For particular PRs, like consensus code or p2p-critical code, could some PRs benefit from synchronized group review whether over chat, video or face to face, like a meeting like this? Would that improve the quality of finding bugs, sharing best practices? This would be useful for concept ACKs. Does anyone at an office have a coordinated time for reviews? Like at Chaincode? No. Could have a group chatroom that is open and running. There's a #bitcoin-builds channel, because some of this requires discussion. Have a separate channel for PRs and reviews.

Which PRs need concept ACKs and which don't? It would be better to communicate this. Probably not everyone is not capable of making that determination.

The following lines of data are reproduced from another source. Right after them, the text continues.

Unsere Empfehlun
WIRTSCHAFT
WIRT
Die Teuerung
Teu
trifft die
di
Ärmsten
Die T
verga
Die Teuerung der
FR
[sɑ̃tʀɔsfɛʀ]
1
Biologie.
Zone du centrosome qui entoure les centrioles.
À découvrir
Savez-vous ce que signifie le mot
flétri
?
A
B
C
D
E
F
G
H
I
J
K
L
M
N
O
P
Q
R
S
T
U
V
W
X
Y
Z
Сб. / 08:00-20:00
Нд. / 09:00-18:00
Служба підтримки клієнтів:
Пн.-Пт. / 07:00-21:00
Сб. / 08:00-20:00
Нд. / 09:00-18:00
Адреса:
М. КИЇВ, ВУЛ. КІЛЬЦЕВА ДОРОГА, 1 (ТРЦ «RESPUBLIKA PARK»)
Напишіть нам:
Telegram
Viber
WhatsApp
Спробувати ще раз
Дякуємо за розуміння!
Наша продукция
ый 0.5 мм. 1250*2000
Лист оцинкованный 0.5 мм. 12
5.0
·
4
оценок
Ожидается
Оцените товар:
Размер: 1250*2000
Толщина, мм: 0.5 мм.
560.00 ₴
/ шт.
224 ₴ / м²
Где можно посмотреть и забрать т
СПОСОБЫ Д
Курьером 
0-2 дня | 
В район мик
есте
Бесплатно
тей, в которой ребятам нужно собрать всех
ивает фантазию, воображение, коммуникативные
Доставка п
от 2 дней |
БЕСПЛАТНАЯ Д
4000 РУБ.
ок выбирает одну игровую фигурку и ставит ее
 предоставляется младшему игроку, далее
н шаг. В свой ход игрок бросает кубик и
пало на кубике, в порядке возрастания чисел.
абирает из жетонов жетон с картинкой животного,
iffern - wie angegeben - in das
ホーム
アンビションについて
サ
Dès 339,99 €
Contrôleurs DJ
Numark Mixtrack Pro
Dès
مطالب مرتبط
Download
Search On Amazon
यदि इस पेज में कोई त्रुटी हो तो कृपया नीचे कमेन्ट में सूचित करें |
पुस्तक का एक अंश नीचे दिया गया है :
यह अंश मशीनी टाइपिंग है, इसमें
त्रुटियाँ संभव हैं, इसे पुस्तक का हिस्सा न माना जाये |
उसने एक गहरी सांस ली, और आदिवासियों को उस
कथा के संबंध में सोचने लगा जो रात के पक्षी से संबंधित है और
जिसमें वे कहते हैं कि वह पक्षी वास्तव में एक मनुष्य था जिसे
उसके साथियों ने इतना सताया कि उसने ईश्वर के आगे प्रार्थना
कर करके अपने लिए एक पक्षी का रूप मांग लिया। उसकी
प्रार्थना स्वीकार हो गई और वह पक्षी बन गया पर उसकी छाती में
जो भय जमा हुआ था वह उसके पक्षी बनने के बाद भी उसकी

We could ask for nits to be sent privately to PR authors. This would de-clutter the github UI.

There is a regular "state of the repo" issue opened up regularly. Can you self concept-ACk your own PR?

We used to have a way to list out trivial pull requests, instead of the big consensus changes. Right now our policy is to reject any PR that updates copyright headers or some other things. We've been drowning up in- there's a lot of fchanges like linters and things going into that. Does anyone use those tools locally? Are they useful? A bunch of them are broken on Mac. The UX of these tools are not super intuitive. I want something like "check everything since master". Right now I have to give it a range or some incantation I don't know. I have a simple script that I use. It should be something like "script/make_linting_easy.sh" or something.

There's a massive header refactoring PR open right now. There was a problem with this one. There's a lot of time spent fixing and maintaining scripts to do things. The linters are useful because they do point at things we don't really look at usually. So there should be an easy button locally that fixes this up locally, and then submit a PR? I always keep a travis-ci tab open because I know it's going to blow up. But maybe a pre-commit git hook, and some tutorial on how to do that with two easy steps or something, that could help. It used to be that travis-ci was faster than my local computer but right now I think it's the other way around.

We could spin up development VMs for reviewing PRs, automatically. So it would make it easier to build and run tests. Users could login with their github login oauth or something. For wallet tests, maybe just run wallet tests only. That would be nice. Sometimes it doesn't do that. Are you compiling with --disable-wallet?

I am looking forward to seeing how these ideas pan out. John recently mentioned conflicts are an issue with respect to rebasing. So I started opening up my PRs in draft, then wait to see the conflicts, then decide whether I want to continue with that pull request.